Solved: Re:How to migrate source-synchronous GPIO to Intel PHY Lite IP?

hcom · ‎03-21-2022

I first asked this question about 3 months ago (link), but I haven't received any useful replies, so I will try to simplify my question.

I need to use a PHY Lite IP to implement a source-synchronous input interface in a Cyclone 10 GX (or Arria 10). The reason I cannot use normal source-synchronous techniques (see AN433) is that this fails timing. Therefore, according to the Cyclone 10 / Arria 10 documentation, I should use a PHY Lite IP for optimal timing performance.

I have read the PHY Lite user guide repeatedly, but I find it very unclear. I have also read AN756 repeatedly, but it is incredibly vague.

AN756 says this is how to implement a source-synchronous input interface using PHY Lite:

There is no description, just this one vague figure.

The obvious problem is that the top diagram (using ordinary GPIO) has 2 inputs: "Data" and "Clock". The bottom diagram (using PHY Lite) has 3 inputs: "Data", "Strobe In" and "Ref Clock".

So my question is simply: What should "Strobe In" and "Ref Clock" be connected to?

My best guess is that they should both be connected to "Clock" (this guess is based on the fact that there is only one blue waveform, but two blue arrows). I tried this idea in simulation and it seems to work correctly:

However, this fails to build in Quartus. The error message implies that the "Ref Clock" pin must not be connected to anything else.

Please help! After several months, this is extremely frustrating.

hcom · ‎04-06-2022

My company was somehow able to contact an engineer at Intel, who solved the problem immediately.

In summary:

The refclk and strb pins (two FPGA pins) must both be driven by the same external clock.
There is a bug in all versions of Quartus up to and including 21.4, which prevents the IO delay chains from being configured correctly.
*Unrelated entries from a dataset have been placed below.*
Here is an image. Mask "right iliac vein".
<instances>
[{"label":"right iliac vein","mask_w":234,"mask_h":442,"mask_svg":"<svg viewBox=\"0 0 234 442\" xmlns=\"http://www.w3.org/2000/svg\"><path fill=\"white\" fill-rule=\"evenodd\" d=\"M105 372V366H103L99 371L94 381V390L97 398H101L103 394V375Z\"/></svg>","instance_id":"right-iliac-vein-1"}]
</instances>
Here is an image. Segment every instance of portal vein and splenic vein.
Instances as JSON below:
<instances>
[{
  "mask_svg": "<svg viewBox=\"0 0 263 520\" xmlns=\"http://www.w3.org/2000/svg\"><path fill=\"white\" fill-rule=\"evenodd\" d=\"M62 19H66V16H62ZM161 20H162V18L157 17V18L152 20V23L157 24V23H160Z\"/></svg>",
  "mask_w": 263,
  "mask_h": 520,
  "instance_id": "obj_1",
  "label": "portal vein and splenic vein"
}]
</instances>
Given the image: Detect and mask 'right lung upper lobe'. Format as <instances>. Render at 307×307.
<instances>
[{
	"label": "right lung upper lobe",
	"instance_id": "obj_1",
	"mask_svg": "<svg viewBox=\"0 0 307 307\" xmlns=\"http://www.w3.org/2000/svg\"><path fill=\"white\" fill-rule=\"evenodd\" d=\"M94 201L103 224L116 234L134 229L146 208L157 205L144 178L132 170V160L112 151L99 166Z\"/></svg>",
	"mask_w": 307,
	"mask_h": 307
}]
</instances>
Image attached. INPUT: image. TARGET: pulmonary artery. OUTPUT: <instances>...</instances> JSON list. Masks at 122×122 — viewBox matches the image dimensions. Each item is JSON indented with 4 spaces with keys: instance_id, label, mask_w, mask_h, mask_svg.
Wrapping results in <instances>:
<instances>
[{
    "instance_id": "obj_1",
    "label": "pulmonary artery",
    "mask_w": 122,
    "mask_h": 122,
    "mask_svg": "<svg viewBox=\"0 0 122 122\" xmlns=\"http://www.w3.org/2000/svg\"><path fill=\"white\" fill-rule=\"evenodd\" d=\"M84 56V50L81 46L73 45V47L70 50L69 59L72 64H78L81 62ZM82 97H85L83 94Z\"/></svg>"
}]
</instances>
Therefore, the design will typically fail timing, even if everything has been configured correctly. As a workaround (until the bug is fixed in Quartus 22.1), the IO delay chains can be configured manually (see details below).
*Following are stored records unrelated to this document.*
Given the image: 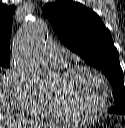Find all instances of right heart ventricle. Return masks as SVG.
<instances>
[{"label": "right heart ventricle", "mask_w": 125, "mask_h": 128, "mask_svg": "<svg viewBox=\"0 0 125 128\" xmlns=\"http://www.w3.org/2000/svg\"><path fill=\"white\" fill-rule=\"evenodd\" d=\"M39 117L51 121L64 120L54 109V106L50 99L46 98L45 102L41 105L36 113Z\"/></svg>", "instance_id": "obj_1"}]
</instances>
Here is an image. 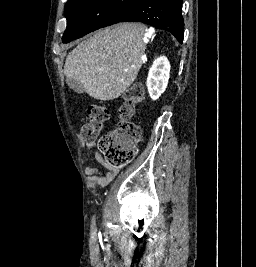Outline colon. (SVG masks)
Listing matches in <instances>:
<instances>
[{"label":"colon","mask_w":256,"mask_h":267,"mask_svg":"<svg viewBox=\"0 0 256 267\" xmlns=\"http://www.w3.org/2000/svg\"><path fill=\"white\" fill-rule=\"evenodd\" d=\"M144 89L135 84L124 94V101L119 106V127L105 134L99 141V148L106 162L112 166H124L131 162L136 145L141 139L138 125L130 121L138 114L137 106L143 102ZM89 119L81 123L84 140L94 139L104 129L109 119L110 110L105 106H93L88 110Z\"/></svg>","instance_id":"5ec220e1"}]
</instances>
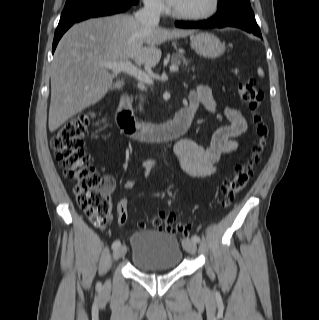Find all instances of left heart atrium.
I'll list each match as a JSON object with an SVG mask.
<instances>
[{
	"label": "left heart atrium",
	"mask_w": 319,
	"mask_h": 320,
	"mask_svg": "<svg viewBox=\"0 0 319 320\" xmlns=\"http://www.w3.org/2000/svg\"><path fill=\"white\" fill-rule=\"evenodd\" d=\"M180 0H167L168 4L172 7H176Z\"/></svg>",
	"instance_id": "left-heart-atrium-1"
}]
</instances>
Here is the content of the (excellent) E-mail:

Quartus should automatically change the IO delay chain settings such that each IO is optimized for both setup and hold however there appears to be a problem with the automatic delay chain calculation algorithm in 21.3 which is why you are seeing lots of hold violations while your setup looks good.
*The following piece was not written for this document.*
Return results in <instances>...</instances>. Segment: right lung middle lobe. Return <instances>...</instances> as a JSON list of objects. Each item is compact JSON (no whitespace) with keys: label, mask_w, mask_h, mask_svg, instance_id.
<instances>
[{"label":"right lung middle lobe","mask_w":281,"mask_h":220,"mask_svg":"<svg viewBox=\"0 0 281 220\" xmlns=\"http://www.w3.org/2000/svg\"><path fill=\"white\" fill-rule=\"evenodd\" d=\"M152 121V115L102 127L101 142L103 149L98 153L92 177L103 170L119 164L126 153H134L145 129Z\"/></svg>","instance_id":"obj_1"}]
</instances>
I have checked in 21.4 and can confirm that the same issue exists in that version too.
I can however confirm that this issue has been resolved in the latest internal release of 22.1 which is due for release very soon.

As a temporary solution (prior to the release of 22.1) you can manually set the IO delay chain values using the assignment below.

set_instance_assignment -name IO_12_LANE_INPUT_DATA_DELAY_CHAIN 60 -to InData

You can apply this to all InData pins (as in the assignment above) however to get the optimum solution you will need to apply different values on a per-pin basis which is also supported.
I am looking at what specific settings are required to close timing and will update you in due course.

You can see the delay chain values used in the "Delay Chain Summary" section of the Route Stage report.

I tested the assignment above in 21.3 and the interface closed timing.

With regard to the refclk versus the strobe, ideally these should both originate from the same clock source such that they are PPM aligned. This will prevent the internal FIFO within the PHYLITE IP from overflowing/underflowing.
The simplest solution is to connect the same clock on your board to both the strobe and refclk pins of the device.

We applied these changes in our project and it met timing. Correct behavior has been confirmed in simulation.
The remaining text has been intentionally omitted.